/ 3 March 2006

New claims against Krog

An e-mail circulating among academics at the University of Cape Town (UCT) has fuelled the controversy around poet Antjie Krog by decribing what it calls Krog’s “close borrowing” from Wits University writer and academic Isabel Hofmeyr.

UCT English department head Stephen Watson recently set the cat among the pigeons by claiming, in an article in New Contrast, that Krog had failed to acknowledge material lifted from a range of writers, including English poet Ted Hughes.

Krog has denied the claim, while two of her publishers, Random House and Kwela Books, are investigating a possible defamation suit against Watson.

The new allegation centres on a passage in Krog’s account of South Africa’s truth commission process, Country of My Skull. In this, she reports on a discussion she had with “my friend Professor Kondlo, the Xhosa intellectual from Grahamstown”.

Kondlo is quoted as saying: “Unlike the stories of the men where boundaries are set, these stories undermine boundaries: men turn into women and vice versa, animals become people, women fall in love with animals, people eat each other, dreams and hallucinations are played out.”

Country of My Skull was published in 2002. In We Spend our Years as a Story that is Told, published 11 years earlier, Hofmeyr writes that stories told by women in the African oral tradition can be understood as “subversive and unsettling accounts in which all known social categories and boundaries are upset. Men become women; animals become human; women fall in love with animals; people eat one another. The stories are also characterised by hallucination, vision and illusion …”

Academic sources pointed out that the sequence of the information given in the two extracts is identical, that one of the phrases is identical, that a number of other phrases are virtually identical, and that the sense of the two excerpts is identical.

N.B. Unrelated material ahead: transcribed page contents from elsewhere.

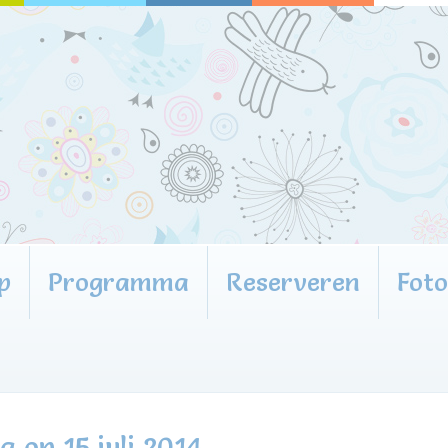
p
Programma
Reserveren
Fot
 op 15 juli 2014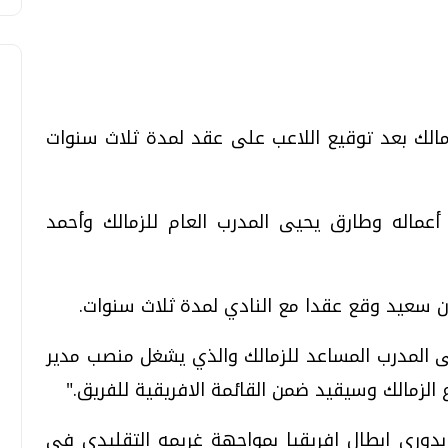
الك بعد توقيع اللاعب على عقد لمدة ثلاث سنوات
تحقيقات وحوارات
تحقيقات وحوارات
ماله وطارق يحيى المدرب العام للزمالك وأحمد
 إن سعيد وقع عقدا مع النادي لمدة ثلاث سنوات.
معي .. تساؤلات
بعد إشعارات "جوجل" .. هل يمكن التنبوء
 المدرب المساعد للزمالك والذي يشغل منصب مدير
بالزلازل وكيف نتعامل معها؟
الزمالك وسيقيد ضمن القائمة الافريقية للفريق."
الثلاثاء، 04 اغسطس 2026 04:04 م
بدوري ابطال افريقيا بمواجهة غريمه التقليدي في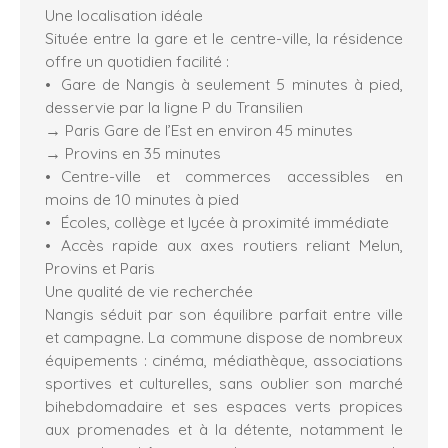
Une localisation idéale
Située entre la gare et le centre-ville, la résidence
offre un quotidien facilité :
Gare de Nangis à seulement 5 minutes à pied,
desservie par la ligne P du Transilien
→ Paris Gare de l’Est en environ 45 minutes
→ Provins en 35 minutes
Centre-ville et commerces accessibles en
moins de 10 minutes à pied
Écoles, collège et lycée à proximité immédiate
Accès rapide aux axes routiers reliant Melun,
Provins et Paris
Une qualité de vie recherchée
Nangis séduit par son équilibre parfait entre ville
et campagne. La commune dispose de nombreux
équipements : cinéma, médiathèque, associations
sportives et culturelles, sans oublier son marché
bihebdomadaire et ses espaces verts propices
aux promenades et à la détente, notamment le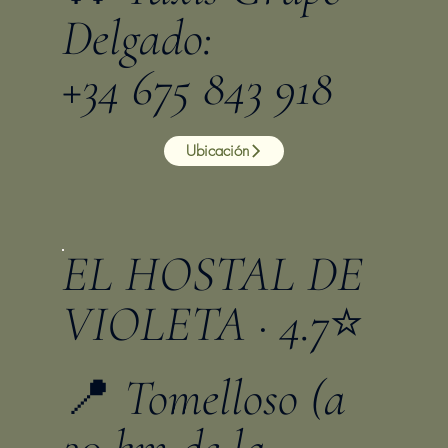
Delgado:
+34 675 843 918
Ubicación
EL HOSTAL DE
VIOLETA · 4.7⭐️
📍 Tomelloso (a
20 km de la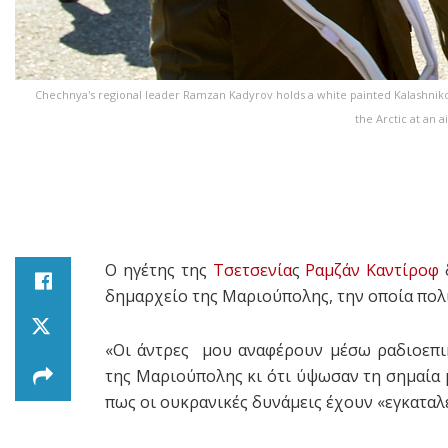
Chechnya's regional leader Ramzan Kadyrov holds a white painted Kalashniko
the Arctic at an 
Ο ηγέτης της
Τσετσενία
ς
Ραμζάν Καντίροφ
δ
δημαρχείο της Μαριούπολης, την οποία πολ
«Οι άντρες μου αναφέρουν μέσω ραδιοεπικ
της Μαριούπολης κι ότι ύψωσαν τη σημαία 
πως οι ουκρανικές δυνάμεις έχουν «εγκαταλεί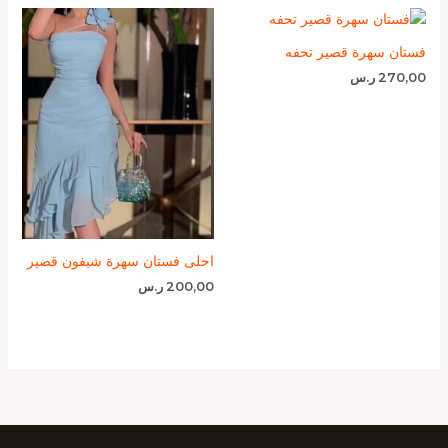
فستان سهرة قصير تحفه
270,00
ر.س
احلى فستان سهرة شيفون قصير
200,00
ر.س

Kondlo is not reported as having indicated that his views are drawn from any recent reading of Hofmeyr’s book, as indeed he is not obliged to do. But an academic commentator said it was hard to believe that a person would recall almost verbatim a passage from a book he had read, without — in the kind of free-flowing discussion reported by Krog — indicating where he had first encountered so unusual an opinion.

Stephen Johnson, the managing director of Random House, the publisher of Country of My Skull, would not comment.

Random House spokesperson Eve Gray said Krog was not available for comment. The Mail & Guardian could not contact Hofmeyr, who is said to be in London.